PROVIDED DATA Start Marker

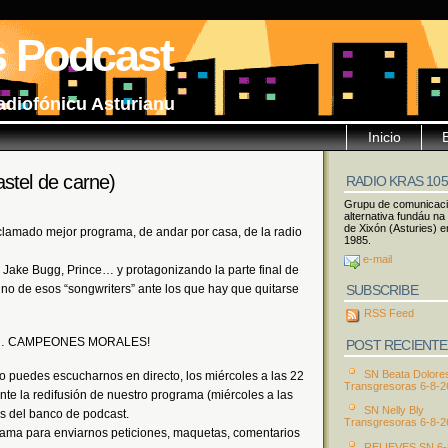
s Podcast
adiofónicu Asturianu
Inicio
stel de carne)
RADIO KRAS 10
Grupu de comunicac
alternativa fundáu na
de Xixón (Asturies) e
amado mejor programa, de andar por casa, de la radio
1985.
e-mail
 Jake Bugg, Prince… y protagonizando la parte final de
SUBSCRIBE
o de esos “songwriters” ante los que hay que quitarse
RSS Feed
tiva… CAMPEONES MORALES!
POST RECIENTE
SN Beata Dolore
o puedes escucharnos en directo, los miércoles a las 22
Transgresoras 6-8-2
te la redifusión de nuestro programa (miércoles a las
SN Nelly Bly
és del banco de podcast.
Transgresoras 6-8-2
rama para enviarnos peticiones, maquetas, comentarios
RELIEVES SN 6-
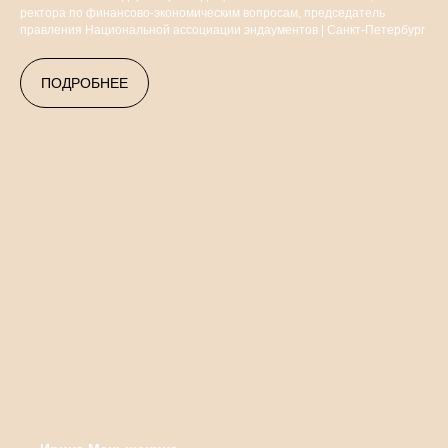
ректора по финансово-экономическим вопросам, председатель
правления Национальной ассоциации эндаументов | Санкт-Петербург
ПОДРОБНЕЕ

PROVIDED DATA End Marker

TASK GOAL: None of the pictures belong in the copy. Write out exactly the lines from the line that holds "rama para enviarnos" through the last line of the listing above, both ends included.

RESULT FOR THIS TASK:
rama para enviarnos peticiones, maquetas, comentarios
RELIEVES SN 6-
ректора по финансово-экономическим вопросам, председатель
правления Национальной ассоциации эндаументов | Санкт-Петербург
ПОДРОБНЕЕ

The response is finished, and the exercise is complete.